Growing up isn’t always easy. Hormones course rampantly through your body like cheap liquor, insignificant issues are morphed into earth-shattering natural disasters, and all the while you walk the floss-fine tightrope between parental expectations and inner desires. If life is merely a series of hurdles established by the gods for mortals to overcome, adolescence is surely the first major challenge that most people would face - and often it offers stumbles that can’t be recovered from. And yet, as soon as the thickets of youth begin to clear and innocent smiles are transformed into wrinkled parchments, its terrors are often forgotten or overlooked, written off as the by-products of a natural chemical imbalance.
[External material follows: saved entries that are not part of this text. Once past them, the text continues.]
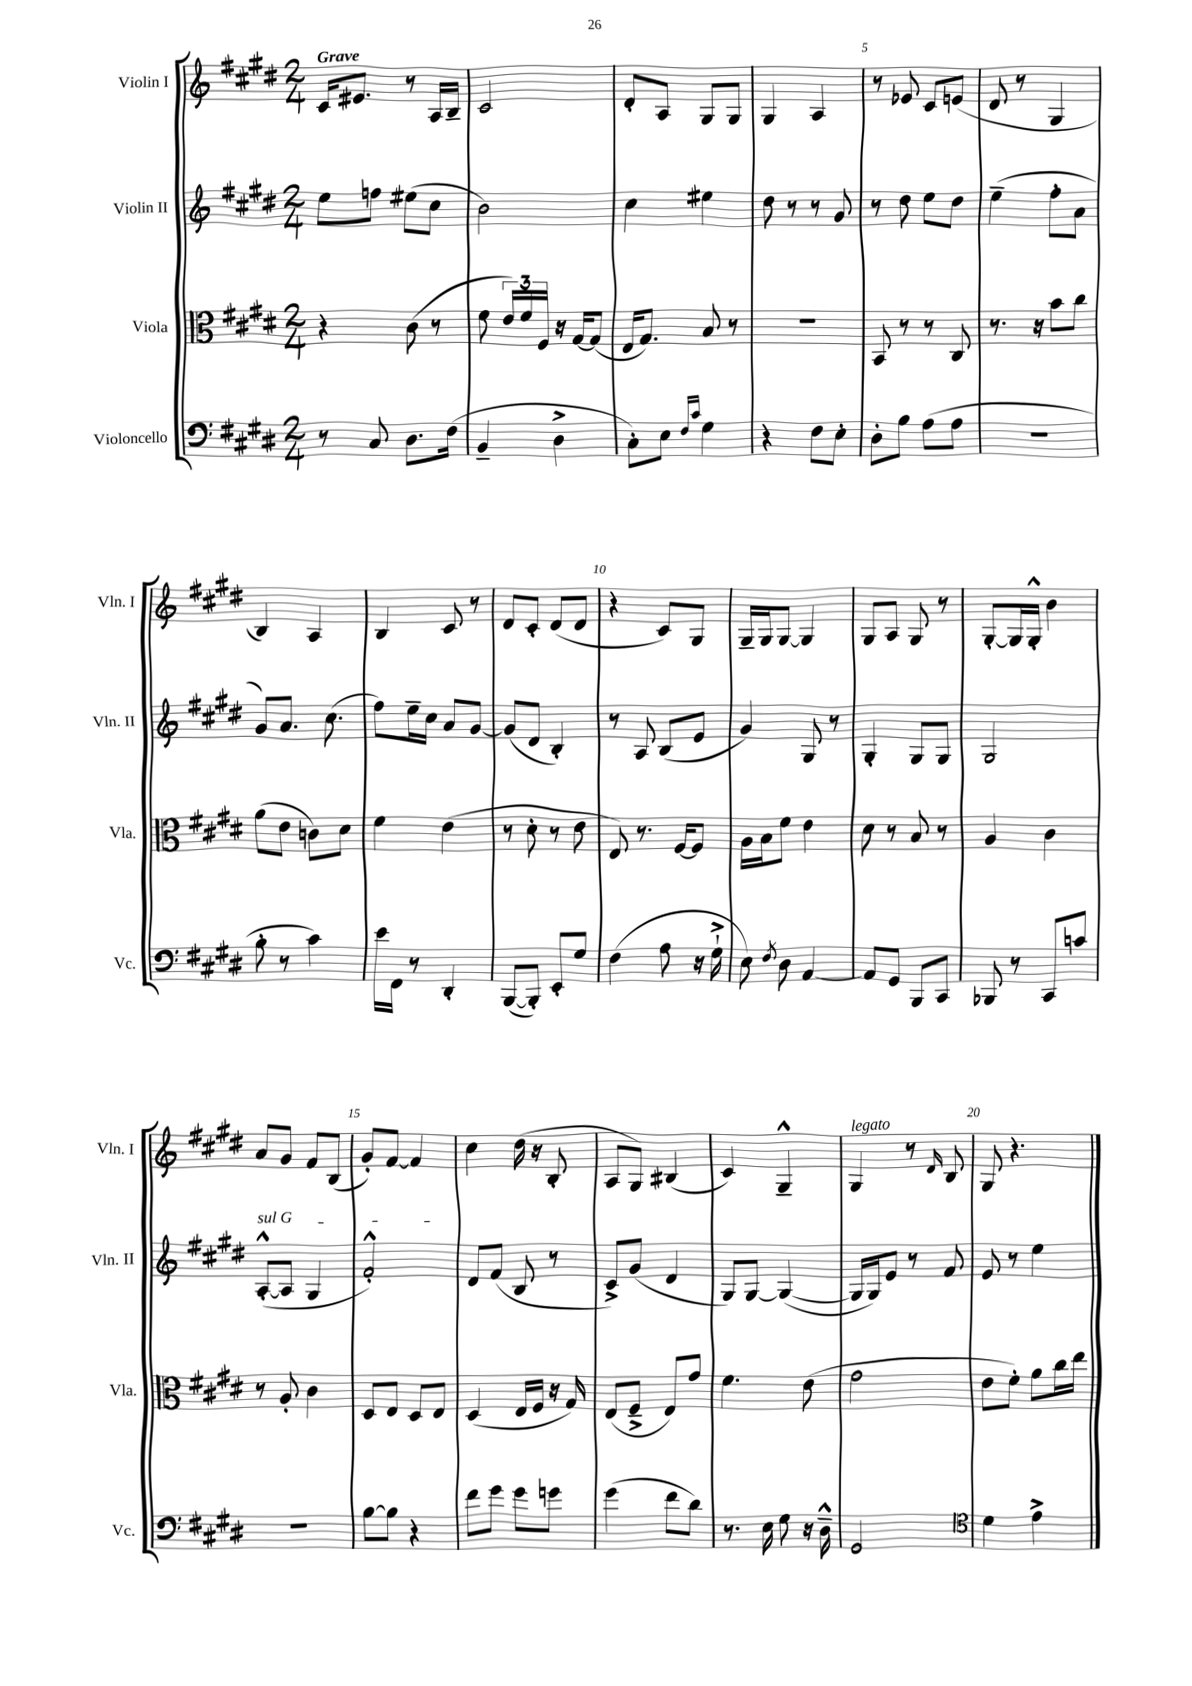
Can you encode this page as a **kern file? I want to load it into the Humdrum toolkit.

**kern	**kern	**kern	**kern
*staff4	*staff3	*staff2	*staff1
*clefF4	*clefC3	*clefG2	*clefG2
*k[f#c#g#d#]	*k[f#c#g#d#]	*k[f#c#g#d#]	*k[f#c#g#d#]
*M2/4	*M2/4	*M2/4	*M2/4
8r	4r	8ee	16c#
.	.	.	8.e#
8C#	.	8ff	.
8.D#	(8c#	(8ee#	8r
.	8r	8cc#	16A
(16F#	.	.	16B~
=	=	=	=
4BB~	8f#	2b)	2c#
.	24e)	.	.
.	24f#	.	.
.	24F#	.	.
4D#^	16r	.	.
.	[16G#	.	.
.	(8G#]	.	.
=	=	=	=
8C#')	16E	4cc#	8d#'
.	8.G#)	.	.
8E	.	.	8A
16qqF#	.	.	.
16qqc#	.	.	.
4G#	8B	4ee#	8G#
.	8r	.	8G#
=	=	=	=
4r	2r	8dd#	4G#
.	.	8r	.
8F#	.	8r	4A
8E'	.	8g#	.
=	=	=	=
8D#'	8BB	8r	8r
8B	8r	8dd#	8e-
(8A	8r	8ee	8c#
8A	8C#	8dd#	(8e
=	=	=	=
2r	8.r	(4ee~	8d#
.	.	.	8r
.	16r	.	.
.	8b	8ff#'	4G#
.	8cc#	8a	.
=	=	=	=
8B'	(8a	8g#)	4B)
8r	8e	8.a	.
4c#)	8c)	.	4A
.	.	(8.cc#	.
.	8d#	.	.
=	=	=	=
16e	4f#	8ff#)	4B
16FF#	.	.	.
8r	.	16ee~	.
.	.	16cc#	.
4DD#'	(4e	8a	8c#
.	.	[8g#	8r
=	=	=	=
([8BBB	8r	(8g#]	8d#
8BBB'])	8d#'	8d#	8c#'
8EE'	8r	4B')	(8d#
8G#	8e	.	8d#
=	=	=	=
(4F#	8E)	8r	4r
.	8.r	8A	.
8A	.	(8B	8c#)
.	[16F#	.	.
16r	8F#]	8e	8G#
16G#`^	.	.	.
=	=	=	=
8E)	16A	4g#)	16G#~
.	16B	.	16G#
8qF#	.	.	.
8D#	8f#	.	[8G#
[4AA	4e	8G#	4G#]
.	.	8r	.
=	=	=	=
8AA]	8d#	4G#'	8G#
8GG#	8r	.	8A
8BBB	8B	8G#	8G#
8CC#	8r	8G#	8r
=	=	=	=
8BBB-	4A	2G#	[8G#'
8r	.	.	16G#]
.	.	.	16G#'^^
8CC#	4c#	.	4b
8c	.	.	.
=	=	=	=
2r	8r	([8A'^^	8a
.	8A'	8A]	8g#
.	4c#	4G#	8f#
.	.	.	(8B
=	=	=	=
[8B	8D#	2f#'^^)	8g#')
8B]	8E	.	[8f#
4r	8D#	.	4f#]
.	8E	.	.
=	=	=	=
8f#	(4D#	8d#	4cc#
8g#	.	(8f#	.
8g#	16E	8B	(16dd#
.	16F#	.	16r
8g	16r	8r	8B'
.	16G#)	.	.
=	=	=	=
(4g#	(8E	8c#^)	8A
.	8F#~^	(8g#	8G#)
8f#	8E)	4d#	(4B#
8d#)	8g#	.	.
=	=	=	=
8.r	4.f#	8G#)	4c#)
.	.	[8G#	.
16E	.	.	.
8G#	.	(4G#_	4G#~^^
16r	(8e	.	.
16D#~^^	.	.	.
=	=	=	=
2GG#	2g#	16G#]	4G#
.	.	16G#)	.
.	.	8e	.
.	.	8r	8r
.	.	.	16qqd#
.	.	8f#	8B
=	=	=	=
*clefC4	*	*	*
4d#	8e	8e	8G#
.	8f#')	8r	4.r
4e^	8a	4ee	.
.	16cc#	.	.
.	16ee	.	.
==	==	==	==
*-	*-	*-	*-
Thus is the paradox explored in Nicholas Dante’s debut album, Hue (released on April 1st, 2016), which ambitiously strives towards a serious comprehension and acknowledgement of the troubles of teenagehood by distilling them into musical form. Described by Dante as a lyrical “story”, the album narrates the turbulence of growing up in an uncertain world and experiencing the novelty of first love, all while dealing with the loss of innocence that comes from understanding the world around you in a new way. It’s an issue that Dante, who hails from opulent Long Island in New York, has had a long time to consider in his sixteen years of life. Inspired by the idols of his childhood, Dante looked towards such mononyms as Britney, Beyonce and Michael to create what has become as much a tribute to his inspirations as it is an assertion of independence.
It is the Gatsby-esque experiences which coloured these sixteen years that culminate in Dante's lead single from the project, 'Make U Weep'. Featuring an absolutely relentless barrage of a bassline and lyrics that read like an entry straight from Heidi Montag's sex diary about going "down on you low/Taking control/Give you some good/Cause ya' know that I could give you what you deserve", the track distills the feeling of drunk sex into a total of three minutes and twenty-three seconds. ‘Make U Weep’, which is written and produced by Luke Gus, is an anomaly on an album which is otherwise entirely self-written and produced by Gryves Martell of Britney Spears' Bare fan-made album fame; but in reality, all eight tracks excel in production and professionalism far beyond what you might expect from a first-time singer and self-professed ATRL star.
And despite the five-star calibre of the tracks, they’re all centred around a vulnerability and intimacy which you’d be hard pressed to find in any A-list star. Dante says that his main goal with his music is to relate to people on a visceral level, bonding over the shared experience of first love and the awkwardness of teenage affection. For him, Hue is a realisation of self-worth and confidence as an independent musician making his way in the twenty-first century; but it also marks the end of an era, and the nostalgia for those adolescent days behind him pulses through the album. It’s a feeling that everyone can relate to: the sense of an ending that comes with the final chapter of every book and every final goodbye to a departing friend. But with every ending comes the beginning of something new; and with Hue, we get the sense that Dante’s possibilities are as limitless as the spectrum of colours which inspired its title.